Records from a collection
-------------------------

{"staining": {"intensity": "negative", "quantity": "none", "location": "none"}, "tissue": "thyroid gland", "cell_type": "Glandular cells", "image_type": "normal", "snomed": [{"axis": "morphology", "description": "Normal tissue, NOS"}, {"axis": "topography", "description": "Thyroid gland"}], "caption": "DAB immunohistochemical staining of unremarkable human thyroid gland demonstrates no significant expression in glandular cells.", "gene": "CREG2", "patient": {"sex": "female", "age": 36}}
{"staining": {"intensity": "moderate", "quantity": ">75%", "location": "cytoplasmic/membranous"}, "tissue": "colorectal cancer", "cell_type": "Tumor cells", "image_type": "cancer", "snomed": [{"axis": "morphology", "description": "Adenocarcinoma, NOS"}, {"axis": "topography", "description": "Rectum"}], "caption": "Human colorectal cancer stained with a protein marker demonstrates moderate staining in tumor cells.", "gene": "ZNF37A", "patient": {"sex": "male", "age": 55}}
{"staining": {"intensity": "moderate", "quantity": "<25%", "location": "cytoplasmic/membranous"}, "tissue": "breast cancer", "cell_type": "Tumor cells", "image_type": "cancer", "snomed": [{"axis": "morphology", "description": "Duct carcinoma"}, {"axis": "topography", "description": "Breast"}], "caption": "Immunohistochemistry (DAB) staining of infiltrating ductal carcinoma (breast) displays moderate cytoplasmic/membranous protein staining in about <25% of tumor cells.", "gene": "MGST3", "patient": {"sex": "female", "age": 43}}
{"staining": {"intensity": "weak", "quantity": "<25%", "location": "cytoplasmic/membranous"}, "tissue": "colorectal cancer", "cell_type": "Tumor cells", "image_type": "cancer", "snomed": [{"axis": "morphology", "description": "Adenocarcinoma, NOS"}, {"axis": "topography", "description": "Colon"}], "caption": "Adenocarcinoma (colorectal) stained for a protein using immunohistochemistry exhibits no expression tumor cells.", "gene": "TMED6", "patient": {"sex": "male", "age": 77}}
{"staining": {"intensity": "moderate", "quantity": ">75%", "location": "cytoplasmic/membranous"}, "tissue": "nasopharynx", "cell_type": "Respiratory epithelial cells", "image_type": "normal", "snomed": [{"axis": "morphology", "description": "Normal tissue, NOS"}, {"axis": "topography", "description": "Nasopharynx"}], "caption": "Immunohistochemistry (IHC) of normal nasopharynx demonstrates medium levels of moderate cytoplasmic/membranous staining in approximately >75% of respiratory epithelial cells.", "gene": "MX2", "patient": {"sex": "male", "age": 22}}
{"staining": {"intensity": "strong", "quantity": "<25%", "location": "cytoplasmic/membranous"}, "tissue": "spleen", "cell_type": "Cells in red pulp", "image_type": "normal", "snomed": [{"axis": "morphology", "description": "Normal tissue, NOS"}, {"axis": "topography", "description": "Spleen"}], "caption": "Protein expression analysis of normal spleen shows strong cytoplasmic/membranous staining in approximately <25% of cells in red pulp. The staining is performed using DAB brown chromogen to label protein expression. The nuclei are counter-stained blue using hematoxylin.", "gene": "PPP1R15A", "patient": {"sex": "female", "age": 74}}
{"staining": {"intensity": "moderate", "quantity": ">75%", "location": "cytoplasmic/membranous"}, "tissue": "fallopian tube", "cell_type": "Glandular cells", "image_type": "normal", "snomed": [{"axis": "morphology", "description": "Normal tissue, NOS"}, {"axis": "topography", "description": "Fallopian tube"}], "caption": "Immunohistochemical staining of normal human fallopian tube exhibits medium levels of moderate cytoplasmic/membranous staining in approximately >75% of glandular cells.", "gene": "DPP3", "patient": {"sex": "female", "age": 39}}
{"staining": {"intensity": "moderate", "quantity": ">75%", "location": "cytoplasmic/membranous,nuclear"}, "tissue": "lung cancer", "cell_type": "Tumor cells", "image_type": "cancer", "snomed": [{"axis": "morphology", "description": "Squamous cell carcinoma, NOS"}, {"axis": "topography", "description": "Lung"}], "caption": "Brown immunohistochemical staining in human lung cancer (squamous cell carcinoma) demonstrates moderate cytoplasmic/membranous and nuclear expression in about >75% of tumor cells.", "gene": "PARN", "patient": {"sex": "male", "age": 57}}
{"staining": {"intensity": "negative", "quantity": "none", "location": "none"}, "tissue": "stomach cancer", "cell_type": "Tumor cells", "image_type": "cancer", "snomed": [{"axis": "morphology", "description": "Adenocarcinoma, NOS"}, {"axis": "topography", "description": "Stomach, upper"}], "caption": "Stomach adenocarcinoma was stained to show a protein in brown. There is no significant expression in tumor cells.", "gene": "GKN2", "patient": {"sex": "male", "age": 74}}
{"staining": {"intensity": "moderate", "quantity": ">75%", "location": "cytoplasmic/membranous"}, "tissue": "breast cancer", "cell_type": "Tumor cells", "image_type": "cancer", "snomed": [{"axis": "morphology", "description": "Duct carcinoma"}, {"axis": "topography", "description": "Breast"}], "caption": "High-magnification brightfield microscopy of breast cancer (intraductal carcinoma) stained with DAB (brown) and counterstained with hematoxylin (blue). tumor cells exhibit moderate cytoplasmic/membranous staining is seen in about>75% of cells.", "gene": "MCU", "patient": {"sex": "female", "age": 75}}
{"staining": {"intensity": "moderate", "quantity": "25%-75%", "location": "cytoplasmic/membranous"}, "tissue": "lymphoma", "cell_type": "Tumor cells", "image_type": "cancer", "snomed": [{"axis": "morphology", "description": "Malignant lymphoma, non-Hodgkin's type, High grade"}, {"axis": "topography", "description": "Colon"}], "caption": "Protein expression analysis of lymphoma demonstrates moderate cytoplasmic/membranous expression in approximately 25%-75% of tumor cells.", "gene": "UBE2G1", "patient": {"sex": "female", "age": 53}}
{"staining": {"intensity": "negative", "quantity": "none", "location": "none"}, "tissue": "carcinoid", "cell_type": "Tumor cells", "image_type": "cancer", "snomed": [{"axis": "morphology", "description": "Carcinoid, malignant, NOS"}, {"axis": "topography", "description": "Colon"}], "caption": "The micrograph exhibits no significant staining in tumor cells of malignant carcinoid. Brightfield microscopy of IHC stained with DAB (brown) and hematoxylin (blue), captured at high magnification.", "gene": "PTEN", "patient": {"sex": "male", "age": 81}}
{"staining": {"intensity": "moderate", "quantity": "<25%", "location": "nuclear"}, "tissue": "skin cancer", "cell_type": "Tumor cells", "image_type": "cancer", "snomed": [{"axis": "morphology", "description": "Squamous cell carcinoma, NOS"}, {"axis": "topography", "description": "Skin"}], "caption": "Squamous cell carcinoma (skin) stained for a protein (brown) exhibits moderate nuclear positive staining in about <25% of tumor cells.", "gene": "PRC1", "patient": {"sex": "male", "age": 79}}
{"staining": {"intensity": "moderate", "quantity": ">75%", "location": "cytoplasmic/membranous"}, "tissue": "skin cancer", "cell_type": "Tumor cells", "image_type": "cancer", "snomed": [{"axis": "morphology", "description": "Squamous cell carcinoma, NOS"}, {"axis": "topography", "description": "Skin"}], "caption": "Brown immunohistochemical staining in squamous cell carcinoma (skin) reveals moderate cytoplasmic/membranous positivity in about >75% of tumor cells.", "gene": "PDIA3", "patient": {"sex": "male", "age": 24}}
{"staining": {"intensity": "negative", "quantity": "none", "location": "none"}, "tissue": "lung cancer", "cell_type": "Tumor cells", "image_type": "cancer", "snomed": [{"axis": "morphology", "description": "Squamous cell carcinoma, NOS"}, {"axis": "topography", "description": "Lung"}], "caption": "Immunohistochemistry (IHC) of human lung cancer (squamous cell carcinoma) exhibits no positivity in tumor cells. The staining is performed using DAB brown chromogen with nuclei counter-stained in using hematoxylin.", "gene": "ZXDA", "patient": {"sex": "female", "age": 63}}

-------------------------

◆ TASK GOAL ◆
Give back the complete data, each line unchanged.

◆ ANSWER TO THIS TASK ◆
{"staining": {"intensity": "negative", "quantity": "none", "location": "none"}, "tissue": "thyroid gland", "cell_type": "Glandular cells", "image_type": "normal", "snomed": [{"axis": "morphology", "description": "Normal tissue, NOS"}, {"axis": "topography", "description": "Thyroid gland"}], "caption": "DAB immunohistochemical staining of unremarkable human thyroid gland demonstrates no significant expression in glandular cells.", "gene": "CREG2", "patient": {"sex": "female", "age": 36}}
{"staining": {"intensity": "moderate", "quantity": ">75%", "location": "cytoplasmic/membranous"}, "tissue": "colorectal cancer", "cell_type": "Tumor cells", "image_type": "cancer", "snomed": [{"axis": "morphology", "description": "Adenocarcinoma, NOS"}, {"axis": "topography", "description": "Rectum"}], "caption": "Human colorectal cancer stained with a protein marker demonstrates moderate staining in tumor cells.", "gene": "ZNF37A", "patient": {"sex": "male", "age": 55}}
{"staining": {"intensity": "moderate", "quantity": "<25%", "location": "cytoplasmic/membranous"}, "tissue": "breast cancer", "cell_type": "Tumor cells", "image_type": "cancer", "snomed": [{"axis": "morphology", "description": "Duct carcinoma"}, {"axis": "topography", "description": "Breast"}], "caption": "Immunohistochemistry (DAB) staining of infiltrating ductal carcinoma (breast) displays moderate cytoplasmic/membranous protein staining in about <25% of tumor cells.", "gene": "MGST3", "patient": {"sex": "female", "age": 43}}
{"staining": {"intensity": "weak", "quantity": "<25%", "location": "cytoplasmic/membranous"}, "tissue": "colorectal cancer", "cell_type": "Tumor cells", "image_type": "cancer", "snomed": [{"axis": "morphology", "description": "Adenocarcinoma, NOS"}, {"axis": "topography", "description": "Colon"}], "caption": "Adenocarcinoma (colorectal) stained for a protein using immunohistochemistry exhibits no expression tumor cells.", "gene": "TMED6", "patient": {"sex": "male", "age": 77}}
{"staining": {"intensity": "moderate", "quantity": ">75%", "location": "cytoplasmic/membranous"}, "tissue": "nasopharynx", "cell_type": "Respiratory epithelial cells", "image_type": "normal", "snomed": [{"axis": "morphology", "description": "Normal tissue, NOS"}, {"axis": "topography", "description": "Nasopharynx"}], "caption": "Immunohistochemistry (IHC) of normal nasopharynx demonstrates medium levels of moderate cytoplasmic/membranous staining in approximately >75% of respiratory epithelial cells.", "gene": "MX2", "patient": {"sex": "male", "age": 22}}
{"staining": {"intensity": "strong", "quantity": "<25%", "location": "cytoplasmic/membranous"}, "tissue": "spleen", "cell_type": "Cells in red pulp", "image_type": "normal", "snomed": [{"axis": "morphology", "description": "Normal tissue, NOS"}, {"axis": "topography", "description": "Spleen"}], "caption": "Protein expression analysis of normal spleen shows strong cytoplasmic/membranous staining in approximately <25% of cells in red pulp. The staining is performed using DAB brown chromogen to label protein expression. The nuclei are counter-stained blue using hematoxylin.", "gene": "PPP1R15A", "patient": {"sex": "female", "age": 74}}
{"staining": {"intensity": "moderate", "quantity": ">75%", "location": "cytoplasmic/membranous"}, "tissue": "fallopian tube", "cell_type": "Glandular cells", "image_type": "normal", "snomed": [{"axis": "morphology", "description": "Normal tissue, NOS"}, {"axis": "topography", "description": "Fallopian tube"}], "caption": "Immunohistochemical staining of normal human fallopian tube exhibits medium levels of moderate cytoplasmic/membranous staining in approximately >75% of glandular cells.", "gene": "DPP3", "patient": {"sex": "female", "age": 39}}
{"staining": {"intensity": "moderate", "quantity": ">75%", "location": "cytoplasmic/membranous,nuclear"}, "tissue": "lung cancer", "cell_type": "Tumor cells", "image_type": "cancer", "snomed": [{"axis": "morphology", "description": "Squamous cell carcinoma, NOS"}, {"axis": "topography", "description": "Lung"}], "caption": "Brown immunohistochemical staining in human lung cancer (squamous cell carcinoma) demonstrates moderate cytoplasmic/membranous and nuclear expression in about >75% of tumor cells.", "gene": "PARN", "patient": {"sex": "male", "age": 57}}
{"staining": {"intensity": "negative", "quantity": "none", "location": "none"}, "tissue": "stomach cancer", "cell_type": "Tumor cells", "image_type": "cancer", "snomed": [{"axis": "morphology", "description": "Adenocarcinoma, NOS"}, {"axis": "topography", "description": "Stomach, upper"}], "caption": "Stomach adenocarcinoma was stained to show a protein in brown. There is no significant expression in tumor cells.", "gene": "GKN2", "patient": {"sex": "male", "age": 74}}
{"staining": {"intensity": "moderate", "quantity": ">75%", "location": "cytoplasmic/membranous"}, "tissue": "breast cancer", "cell_type": "Tumor cells", "image_type": "cancer", "snomed": [{"axis": "morphology", "description": "Duct carcinoma"}, {"axis": "topography", "description": "Breast"}], "caption": "High-magnification brightfield microscopy of breast cancer (intraductal carcinoma) stained with DAB (brown) and counterstained with hematoxylin (blue). tumor cells exhibit moderate cytoplasmic/membranous staining is seen in about>75% of cells.", "gene": "MCU", "patient": {"sex": "female", "age": 75}}
{"staining": {"intensity": "moderate", "quantity": "25%-75%", "location": "cytoplasmic/membranous"}, "tissue": "lymphoma", "cell_type": "Tumor cells", "image_type": "cancer", "snomed": [{"axis": "morphology", "description": "Malignant lymphoma, non-Hodgkin's type, High grade"}, {"axis": "topography", "description": "Colon"}], "caption": "Protein expression analysis of lymphoma demonstrates moderate cytoplasmic/membranous expression in approximately 25%-75% of tumor cells.", "gene": "UBE2G1", "patient": {"sex": "female", "age": 53}}
{"staining": {"intensity": "negative", "quantity": "none", "location": "none"}, "tissue": "carcinoid", "cell_type": "Tumor cells", "image_type": "cancer", "snomed": [{"axis": "morphology", "description": "Carcinoid, malignant, NOS"}, {"axis": "topography", "description": "Colon"}], "caption": "The micrograph exhibits no significant staining in tumor cells of malignant carcinoid. Brightfield microscopy of IHC stained with DAB (brown) and hematoxylin (blue), captured at high magnification.", "gene": "PTEN", "patient": {"sex": "male", "age": 81}}
{"staining": {"intensity": "moderate", "quantity": "<25%", "location": "nuclear"}, "tissue": "skin cancer", "cell_type": "Tumor cells", "image_type": "cancer", "snomed": [{"axis": "morphology", "description": "Squamous cell carcinoma, NOS"}, {"axis": "topography", "description": "Skin"}], "caption": "Squamous cell carcinoma (skin) stained for a protein (brown) exhibits moderate nuclear positive staining in about <25% of tumor cells.", "gene": "PRC1", "patient": {"sex": "male", "age": 79}}
{"staining": {"intensity": "moderate", "quantity": ">75%", "location": "cytoplasmic/membranous"}, "tissue": "skin cancer", "cell_type": "Tumor cells", "image_type": "cancer", "snomed": [{"axis": "morphology", "description": "Squamous cell carcinoma, NOS"}, {"axis": "topography", "description": "Skin"}], "caption": "Brown immunohistochemical staining in squamous cell carcinoma (skin) reveals moderate cytoplasmic/membranous positivity in about >75% of tumor cells.", "gene": "PDIA3", "patient": {"sex": "male", "age": 24}}
{"staining": {"intensity": "negative", "quantity": "none", "location": "none"}, "tissue": "lung cancer", "cell_type": "Tumor cells", "image_type": "cancer", "snomed": [{"axis": "morphology", "description": "Squamous cell carcinoma, NOS"}, {"axis": "topography", "description": "Lung"}], "caption": "Immunohistochemistry (IHC) of human lung cancer (squamous cell carcinoma) exhibits no positivity in tumor cells. The staining is performed using DAB brown chromogen with nuclei counter-stained in using hematoxylin.", "gene": "ZXDA", "patient": {"sex": "female", "age": 63}}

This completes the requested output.